Please give the count of lines below with the string "worn" in them, and no other words.

GIVEN INFORMATION —
%%

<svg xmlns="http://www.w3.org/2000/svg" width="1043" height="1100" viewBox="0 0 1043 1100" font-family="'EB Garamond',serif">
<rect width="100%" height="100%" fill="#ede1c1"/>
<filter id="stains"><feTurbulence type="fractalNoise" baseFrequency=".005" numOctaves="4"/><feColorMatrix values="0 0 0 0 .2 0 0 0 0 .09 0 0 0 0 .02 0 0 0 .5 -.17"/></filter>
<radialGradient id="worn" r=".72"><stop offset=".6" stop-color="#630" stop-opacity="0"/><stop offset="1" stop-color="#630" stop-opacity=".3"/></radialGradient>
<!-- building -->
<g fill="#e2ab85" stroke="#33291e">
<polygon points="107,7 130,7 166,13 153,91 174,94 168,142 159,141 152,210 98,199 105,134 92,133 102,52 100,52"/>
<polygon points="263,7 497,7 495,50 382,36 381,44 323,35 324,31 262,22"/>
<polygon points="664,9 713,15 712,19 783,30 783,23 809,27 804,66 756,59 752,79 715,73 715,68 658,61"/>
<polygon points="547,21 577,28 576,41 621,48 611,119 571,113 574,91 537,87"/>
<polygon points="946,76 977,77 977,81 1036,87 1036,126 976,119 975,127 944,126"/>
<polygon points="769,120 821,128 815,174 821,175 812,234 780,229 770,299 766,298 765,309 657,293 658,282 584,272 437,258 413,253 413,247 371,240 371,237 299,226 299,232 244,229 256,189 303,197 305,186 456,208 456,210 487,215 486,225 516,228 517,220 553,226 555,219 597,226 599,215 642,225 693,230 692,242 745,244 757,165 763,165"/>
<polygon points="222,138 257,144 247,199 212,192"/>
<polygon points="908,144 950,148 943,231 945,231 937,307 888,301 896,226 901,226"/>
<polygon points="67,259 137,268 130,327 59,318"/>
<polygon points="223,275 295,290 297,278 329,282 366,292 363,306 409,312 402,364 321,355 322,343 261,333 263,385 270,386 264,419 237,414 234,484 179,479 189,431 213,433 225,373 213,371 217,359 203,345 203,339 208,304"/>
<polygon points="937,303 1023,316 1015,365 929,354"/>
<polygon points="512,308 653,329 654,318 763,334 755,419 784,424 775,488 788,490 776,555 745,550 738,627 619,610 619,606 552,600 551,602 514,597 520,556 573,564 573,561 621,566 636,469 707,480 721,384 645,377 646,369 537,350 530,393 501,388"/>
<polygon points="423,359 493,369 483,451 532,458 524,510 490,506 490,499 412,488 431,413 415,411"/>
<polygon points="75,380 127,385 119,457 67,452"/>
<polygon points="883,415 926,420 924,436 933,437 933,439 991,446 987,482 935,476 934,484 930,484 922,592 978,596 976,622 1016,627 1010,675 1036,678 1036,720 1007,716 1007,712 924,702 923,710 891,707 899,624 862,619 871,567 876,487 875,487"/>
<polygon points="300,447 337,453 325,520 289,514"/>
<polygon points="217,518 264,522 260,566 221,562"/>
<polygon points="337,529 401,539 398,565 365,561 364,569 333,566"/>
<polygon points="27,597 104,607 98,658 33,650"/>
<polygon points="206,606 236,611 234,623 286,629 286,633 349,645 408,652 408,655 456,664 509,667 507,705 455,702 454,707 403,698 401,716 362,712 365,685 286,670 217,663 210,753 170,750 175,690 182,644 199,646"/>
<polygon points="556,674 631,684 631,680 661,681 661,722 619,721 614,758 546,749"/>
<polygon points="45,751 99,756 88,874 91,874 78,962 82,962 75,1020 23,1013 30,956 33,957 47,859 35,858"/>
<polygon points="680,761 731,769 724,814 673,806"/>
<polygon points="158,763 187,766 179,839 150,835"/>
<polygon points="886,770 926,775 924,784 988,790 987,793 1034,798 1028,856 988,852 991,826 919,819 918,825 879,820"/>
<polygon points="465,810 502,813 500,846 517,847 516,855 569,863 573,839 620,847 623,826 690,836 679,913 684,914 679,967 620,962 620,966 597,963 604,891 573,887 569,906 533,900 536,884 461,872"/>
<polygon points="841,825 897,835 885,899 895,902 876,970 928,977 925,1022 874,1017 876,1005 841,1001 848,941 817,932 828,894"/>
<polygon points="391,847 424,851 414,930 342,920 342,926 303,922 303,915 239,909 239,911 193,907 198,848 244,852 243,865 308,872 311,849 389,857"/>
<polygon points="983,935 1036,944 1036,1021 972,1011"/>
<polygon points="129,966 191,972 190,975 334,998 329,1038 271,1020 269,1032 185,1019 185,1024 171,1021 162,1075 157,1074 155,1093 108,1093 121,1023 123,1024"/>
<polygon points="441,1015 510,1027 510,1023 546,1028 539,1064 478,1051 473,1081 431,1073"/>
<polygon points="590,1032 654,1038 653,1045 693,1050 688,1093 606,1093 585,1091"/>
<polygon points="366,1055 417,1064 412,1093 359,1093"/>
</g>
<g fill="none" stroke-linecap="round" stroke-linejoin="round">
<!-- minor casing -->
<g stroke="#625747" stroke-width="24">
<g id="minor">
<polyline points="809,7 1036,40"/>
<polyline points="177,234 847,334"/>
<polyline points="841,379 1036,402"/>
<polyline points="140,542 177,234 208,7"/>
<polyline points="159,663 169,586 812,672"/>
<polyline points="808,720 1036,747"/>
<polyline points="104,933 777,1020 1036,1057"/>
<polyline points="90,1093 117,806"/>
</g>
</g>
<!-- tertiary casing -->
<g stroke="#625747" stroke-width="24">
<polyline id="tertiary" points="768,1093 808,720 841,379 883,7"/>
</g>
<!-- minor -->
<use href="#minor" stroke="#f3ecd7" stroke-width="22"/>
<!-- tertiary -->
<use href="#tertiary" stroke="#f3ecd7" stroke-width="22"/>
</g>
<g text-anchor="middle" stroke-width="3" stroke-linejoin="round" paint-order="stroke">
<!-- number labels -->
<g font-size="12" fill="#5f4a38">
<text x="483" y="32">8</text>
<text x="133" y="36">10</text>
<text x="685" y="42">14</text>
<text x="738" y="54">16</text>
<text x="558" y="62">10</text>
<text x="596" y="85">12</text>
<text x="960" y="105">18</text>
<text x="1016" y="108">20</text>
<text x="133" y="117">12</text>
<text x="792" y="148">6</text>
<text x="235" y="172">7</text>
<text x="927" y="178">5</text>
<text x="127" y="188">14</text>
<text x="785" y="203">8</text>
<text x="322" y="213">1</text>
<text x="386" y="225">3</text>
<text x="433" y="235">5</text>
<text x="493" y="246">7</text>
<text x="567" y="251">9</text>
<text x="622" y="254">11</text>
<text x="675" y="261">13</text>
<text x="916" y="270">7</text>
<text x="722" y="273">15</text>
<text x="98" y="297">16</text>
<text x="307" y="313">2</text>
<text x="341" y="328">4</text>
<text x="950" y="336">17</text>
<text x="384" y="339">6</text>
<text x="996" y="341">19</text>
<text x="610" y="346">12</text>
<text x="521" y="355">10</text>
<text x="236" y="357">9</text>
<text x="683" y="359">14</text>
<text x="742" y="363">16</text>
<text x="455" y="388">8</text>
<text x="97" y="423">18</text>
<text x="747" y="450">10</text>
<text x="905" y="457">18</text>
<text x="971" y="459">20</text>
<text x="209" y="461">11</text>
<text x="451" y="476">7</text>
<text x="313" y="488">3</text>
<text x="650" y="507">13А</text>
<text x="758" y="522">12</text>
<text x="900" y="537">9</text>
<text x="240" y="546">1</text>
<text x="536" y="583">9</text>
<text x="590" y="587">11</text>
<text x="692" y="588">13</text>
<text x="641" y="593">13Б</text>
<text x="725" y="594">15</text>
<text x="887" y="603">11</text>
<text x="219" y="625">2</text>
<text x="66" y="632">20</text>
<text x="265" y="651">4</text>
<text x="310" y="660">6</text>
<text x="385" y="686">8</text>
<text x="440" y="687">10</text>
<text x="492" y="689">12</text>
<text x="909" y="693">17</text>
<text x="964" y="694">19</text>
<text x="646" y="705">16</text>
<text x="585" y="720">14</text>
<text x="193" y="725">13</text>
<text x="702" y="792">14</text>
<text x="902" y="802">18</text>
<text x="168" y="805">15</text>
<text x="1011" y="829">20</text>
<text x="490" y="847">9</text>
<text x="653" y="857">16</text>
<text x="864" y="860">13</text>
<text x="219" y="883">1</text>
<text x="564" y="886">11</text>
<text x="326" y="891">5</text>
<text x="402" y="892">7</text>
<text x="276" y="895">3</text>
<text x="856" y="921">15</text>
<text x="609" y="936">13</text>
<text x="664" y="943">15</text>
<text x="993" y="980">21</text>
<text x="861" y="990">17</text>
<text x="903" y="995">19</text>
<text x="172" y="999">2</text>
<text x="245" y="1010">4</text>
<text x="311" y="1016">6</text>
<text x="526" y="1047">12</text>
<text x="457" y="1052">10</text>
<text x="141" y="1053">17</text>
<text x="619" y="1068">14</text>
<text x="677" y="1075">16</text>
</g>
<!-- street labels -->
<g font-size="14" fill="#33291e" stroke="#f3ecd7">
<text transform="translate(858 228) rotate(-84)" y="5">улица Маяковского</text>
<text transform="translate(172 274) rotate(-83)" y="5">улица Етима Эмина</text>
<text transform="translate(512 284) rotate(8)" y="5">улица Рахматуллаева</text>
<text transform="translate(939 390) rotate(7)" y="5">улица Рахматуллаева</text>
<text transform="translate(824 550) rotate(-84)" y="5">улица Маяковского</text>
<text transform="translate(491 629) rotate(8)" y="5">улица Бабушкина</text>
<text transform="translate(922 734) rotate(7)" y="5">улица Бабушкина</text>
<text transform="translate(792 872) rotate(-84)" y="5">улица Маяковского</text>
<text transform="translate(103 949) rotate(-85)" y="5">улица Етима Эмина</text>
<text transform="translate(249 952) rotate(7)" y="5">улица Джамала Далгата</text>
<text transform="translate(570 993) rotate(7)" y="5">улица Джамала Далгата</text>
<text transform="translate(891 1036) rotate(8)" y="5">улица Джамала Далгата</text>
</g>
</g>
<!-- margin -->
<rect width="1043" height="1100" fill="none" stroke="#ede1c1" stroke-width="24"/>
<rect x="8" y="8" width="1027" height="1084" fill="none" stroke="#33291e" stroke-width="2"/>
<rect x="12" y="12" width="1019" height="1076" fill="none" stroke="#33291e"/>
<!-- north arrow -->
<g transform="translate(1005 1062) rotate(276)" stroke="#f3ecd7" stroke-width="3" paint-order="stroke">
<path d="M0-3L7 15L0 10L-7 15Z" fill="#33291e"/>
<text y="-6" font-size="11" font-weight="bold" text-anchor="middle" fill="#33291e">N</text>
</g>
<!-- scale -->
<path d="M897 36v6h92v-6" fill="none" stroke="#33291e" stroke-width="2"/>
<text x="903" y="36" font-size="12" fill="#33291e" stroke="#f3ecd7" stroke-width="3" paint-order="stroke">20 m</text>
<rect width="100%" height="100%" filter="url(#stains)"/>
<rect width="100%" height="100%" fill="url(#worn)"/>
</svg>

%%

SOLUTION TO THIS TASK — 2